After the Fed Pivot: Where Are the Opportunities?

The Federal Reserve’s (Fed) pivot late last year sparked an enormous rally in the bond market. In fact, U.S. Treasurys and nearly all fixed income sectors enjoyed some of their best quarterly returns on record. The sharp decline in yields over the final quarter of 2023 was a textbook reaction as market participants are well versed in what typically comes after the Fed pivots – softer growth, lower inflation and the commencement of an easing cycle. While the timing of the Fed’s easing cycle after the final rate hike varies, historically the Fed’s first rate cut has come an average of seven months after the last rate hike, based on the last six cycles.

With the Fed delivering its final rate hike in July 2023, we are now approaching the window – which has ranged from one to 14 months – where policymakers have typically kicked off their easing cycle. While notable, this cycle has been anything but average. Case in point: after 550 basis points of tightening (one of the most aggressive cycles in history), the economy continues to show surprising resilience – strong job growth, slowing, but still above-trend growth and record low unemployment. Why? The government’s ongoing fiscal expansion, where the budget deficit is now running at ~6% of GDP. While the fiscal stimulus may have lengthened the economy’s runway, our economist expects growth and inflation to slow over a six-to-12-month horizon. This expected cyclical slowdown should keep the bond market focused on the timing and pace of the Fed’s eventual rate cuts.

Starting yields are the strongest predictor of future returns

Given the ongoing strength in the labor market and still solid economic growth, the Fed can afford to exercise patience. In fact, the resilient economy has been a major factor behind why excessive rate cuts this year have been largely unwound and a key reason why Treasury yields have moved modestly higher since the start of the year. With the market now pricing in three rate cuts by year end, Treasury yields will be swayed (up or down) by the incoming data.
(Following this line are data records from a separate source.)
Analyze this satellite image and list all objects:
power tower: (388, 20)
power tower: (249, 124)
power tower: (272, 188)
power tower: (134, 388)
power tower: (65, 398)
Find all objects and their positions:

But with the Fed telling us that interest rates have peaked for the cycle and that rate cuts are on the horizon as long as the disinflationary trend remains intact, Treasury yields will eventually be headed lower – albeit likely at a slower pace than we originally anticipated.
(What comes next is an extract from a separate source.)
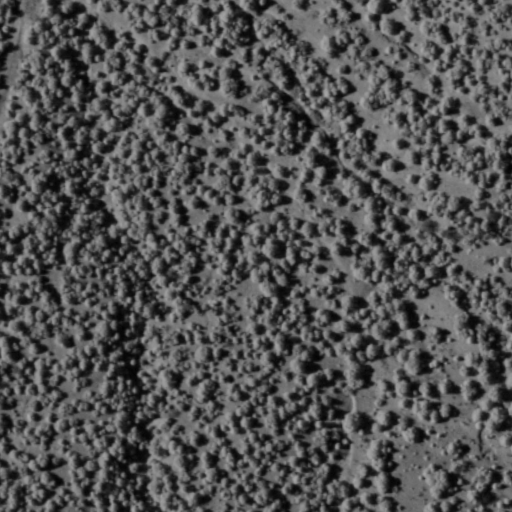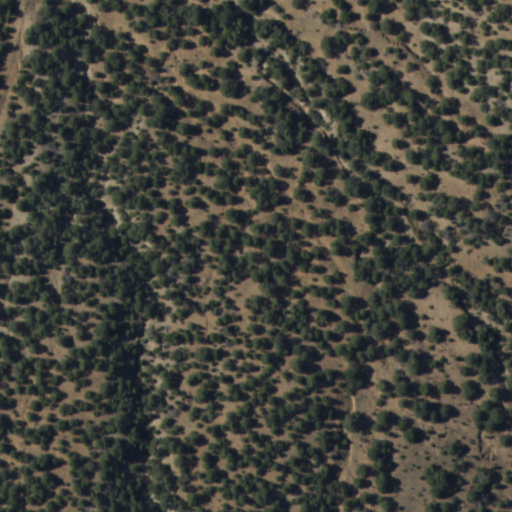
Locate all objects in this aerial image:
road: (12, 47)
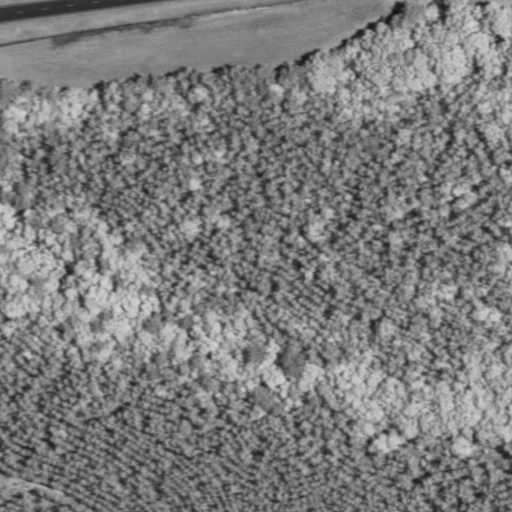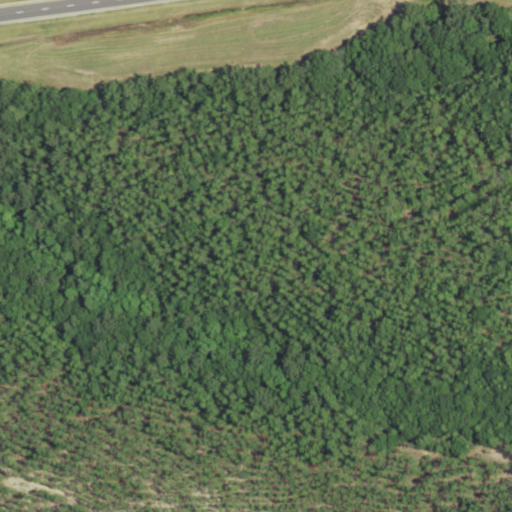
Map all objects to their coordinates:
road: (41, 5)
While our call for moderately lower yields in 2024 may be delayed as long as economic growth remains solid, we still believe the current high level of yields remains an attractive opportunity for investors. That's because the starting level of yields is the single best predictor of a bond’s total return over longer periods of time.
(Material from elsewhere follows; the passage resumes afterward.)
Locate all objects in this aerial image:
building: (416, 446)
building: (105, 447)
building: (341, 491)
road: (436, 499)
Where we see opportunities

Treasury yields are likely to trade in a wide range again this year given the economy is at an inflection point. In the near term, we see scope for Treasury yields to move in either direction. For example, any weaker than expected economic news (whether on the growth, jobs or inflation front) could drive yields significantly lower as the market reprices to a more aggressive Fed easing cycle—with a move to 3.5% not out of the question. Conversely, any signs of waning demand at the upcoming Treasury auctions (2024 will be another year of heavy Treasury issuance to fund the deficit) could easily push yields higher to 4.5% again. These trading ranges should create some opportunities for investors along the way. But by year end, we believe yields should be within the ballpark of where they started the year. However, with the economy still on solid footing, we are modestly raising our 10-year Treasury yield forecast to 3.75%.